I think the answer to Alan Reynolds's excellent question and article ("How's Obama Going to Raise $4.3 Trillion?," op-ed, Oct. 24) is that Barack Obama is not going to raise $4.3 trillion, and he is not going to perform on his rhetoric. He excels as a rhetorician -- common to both the great and the least of past presidents -- but performance cannot run on that fuel. Inevitably, I think his luster will fade even with his most ardent supporters as that reality sets in. We also have seen luster fade time after time with Republican presidents. The rhetoric of a smaller and less invasive government always leads to king-size performance disappointments. This weakness is as central to the reality of our political economy as are its strengths. With all its foibles, its strengths become transparent when you compare it, not with our various idealizations, but with the litter of human experiments in political economy that have delivered far more suffering and murder than human betterment to the citizens of those economies.
Of course it is entirely likely that Mr. Obama will succeed in going for higher business, capital gains and income taxes, but it is an economic illusion to think for a minute that this will benefit the poor. All our wars on poverty have been lost by failing to help the poor help themselves. Higher business taxes, which ultimately can only be paid by individuals anyway, will simply export more economic activity to the world economy. Higher capital gains and income taxes will primarily reduce savings and investment at the expense of greater future productivity, which is at the heart of cross-generational reductions in poverty. A dozen countries, including the third largest economy, already have zero taxes on capital gains, and eight of them score high on the Economic Freedom Index and high in gross domestic product per capita.
As I raised in my Vote for John McCain posting, over 20 years of economic growth, study, and experience is on the verge of being wiped-out with an Obama election. Reinstituting FDR's policies of massive government spending, raising taxes and raising trade barriers has been shown to be colossal failures, yet Obama has campaigned on a message of recreating the worst aspects of the New Deal. Taxing the rich, raising trade barriers and increasing government hand-outs does nothing to drive people to create, to produce or to flourish; rather, it encourages people to cut-back, relax and open their government check every week.

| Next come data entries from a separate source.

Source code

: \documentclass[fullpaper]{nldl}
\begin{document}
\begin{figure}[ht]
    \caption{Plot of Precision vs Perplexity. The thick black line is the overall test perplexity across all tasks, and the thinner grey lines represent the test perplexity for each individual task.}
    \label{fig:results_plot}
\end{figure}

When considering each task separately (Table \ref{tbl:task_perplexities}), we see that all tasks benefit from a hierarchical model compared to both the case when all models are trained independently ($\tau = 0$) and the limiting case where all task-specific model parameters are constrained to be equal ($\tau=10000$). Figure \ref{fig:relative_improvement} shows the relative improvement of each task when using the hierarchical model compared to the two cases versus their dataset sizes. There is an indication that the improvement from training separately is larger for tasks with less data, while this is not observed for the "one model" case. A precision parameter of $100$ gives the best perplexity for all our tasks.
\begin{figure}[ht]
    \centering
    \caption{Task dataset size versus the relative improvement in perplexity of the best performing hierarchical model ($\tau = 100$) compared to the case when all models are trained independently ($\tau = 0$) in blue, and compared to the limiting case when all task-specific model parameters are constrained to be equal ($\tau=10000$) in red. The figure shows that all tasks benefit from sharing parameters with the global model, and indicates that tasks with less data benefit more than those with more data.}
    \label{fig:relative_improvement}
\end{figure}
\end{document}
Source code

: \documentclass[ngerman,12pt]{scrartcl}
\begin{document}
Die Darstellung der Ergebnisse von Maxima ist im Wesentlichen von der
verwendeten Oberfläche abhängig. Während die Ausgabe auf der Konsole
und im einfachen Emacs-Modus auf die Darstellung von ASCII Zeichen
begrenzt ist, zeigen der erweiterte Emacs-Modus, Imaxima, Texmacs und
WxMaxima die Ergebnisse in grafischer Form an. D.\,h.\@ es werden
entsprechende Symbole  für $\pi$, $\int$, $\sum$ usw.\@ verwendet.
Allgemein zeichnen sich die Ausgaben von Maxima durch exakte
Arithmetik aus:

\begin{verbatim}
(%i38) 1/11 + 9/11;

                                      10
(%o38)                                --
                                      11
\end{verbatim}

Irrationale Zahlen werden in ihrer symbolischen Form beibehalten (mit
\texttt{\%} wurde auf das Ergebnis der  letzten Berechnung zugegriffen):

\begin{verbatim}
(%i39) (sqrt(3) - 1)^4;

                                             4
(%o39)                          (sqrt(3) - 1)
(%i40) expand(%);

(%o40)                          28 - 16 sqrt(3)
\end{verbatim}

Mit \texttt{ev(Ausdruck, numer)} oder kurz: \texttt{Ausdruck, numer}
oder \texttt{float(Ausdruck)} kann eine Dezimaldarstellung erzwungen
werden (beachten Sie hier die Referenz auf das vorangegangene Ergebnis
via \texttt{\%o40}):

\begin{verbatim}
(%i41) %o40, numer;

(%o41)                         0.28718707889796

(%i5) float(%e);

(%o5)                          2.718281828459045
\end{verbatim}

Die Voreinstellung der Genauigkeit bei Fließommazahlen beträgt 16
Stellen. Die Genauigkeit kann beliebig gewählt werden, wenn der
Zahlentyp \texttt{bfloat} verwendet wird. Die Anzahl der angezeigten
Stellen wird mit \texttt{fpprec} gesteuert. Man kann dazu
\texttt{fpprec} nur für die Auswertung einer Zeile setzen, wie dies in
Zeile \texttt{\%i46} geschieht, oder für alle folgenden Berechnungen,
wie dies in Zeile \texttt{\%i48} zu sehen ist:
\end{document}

As for Obama's promise to "spread the wealth" via government handouts and social programs, it is useful to look back at one president who understood the limits imposed upon the Federal government by the Constitution: President Grover Cleveland. In 1887, President Cleveland wrote the following in a statement vetoing $100,000 that would purchase seed for farmers in Texas suffering through a drought-
I can find no warrant for such an appropriation in the Constitution, and I do not believe that the power and duty of the General Government ought to be extended to the relief of individual suffering which is in no manner properly related to the public service or benefit. A prevalent tendency to disregard the limited mission of this power and duty should, I think, be steadfastly resisted, to the end that the lesson should be constantly enforced that though the people support the Government the Government should not support the people.
The friendliness and charity of our countrymen can always be relied upon to relieve their fellow-citizens in misfortune. This has been repeatedly and quite lately demonstrated. Federal aid in such cases encourages the expectation of paternal care on the part of the Government and weakens the sturdiness of our national character, while it prevents the indulgence among our people of that kindly sentiment and conduct which strengthens the bonds of a common brotherhood.
Once upon a time, receiving a government hand-out was something one did not admit for it showed a failure upon the individual; now, though, receiving a government hand-out is no longer frowned upon, rather, it's expected. This year simply magnifies that fact. Free markets are characterized by ups and downs, the one means by which the Federal government can and should regulate those ups and downs is through monetary policy, i.e., interest rates and injecting capital. However, when government intervenes outside of monetary policy, havoc can be created; of which the source of our most recent economic troubles is but one example. Other examples are such things as increasing taxes and implementing protectionist foreign trade policies, especially in times of economic difficulties, which are two things being proposed by Obama.
I plan only one more post about the current presidential election, which I do hope to get out sometime today, unless something very noteworthy pops across my screen.
2 comments:
So are you against disaster relief funding?
Generally, I would say yes. I mean, that's why one buys insurance, right? Additionally, the federal government has now taken over a lot of the responsibility that used to belong to the states. I have no problem with states funding disaster relief, then charities stepping in to provide additional funding. I have more problems with the federal government stepping in and taking over the whole process.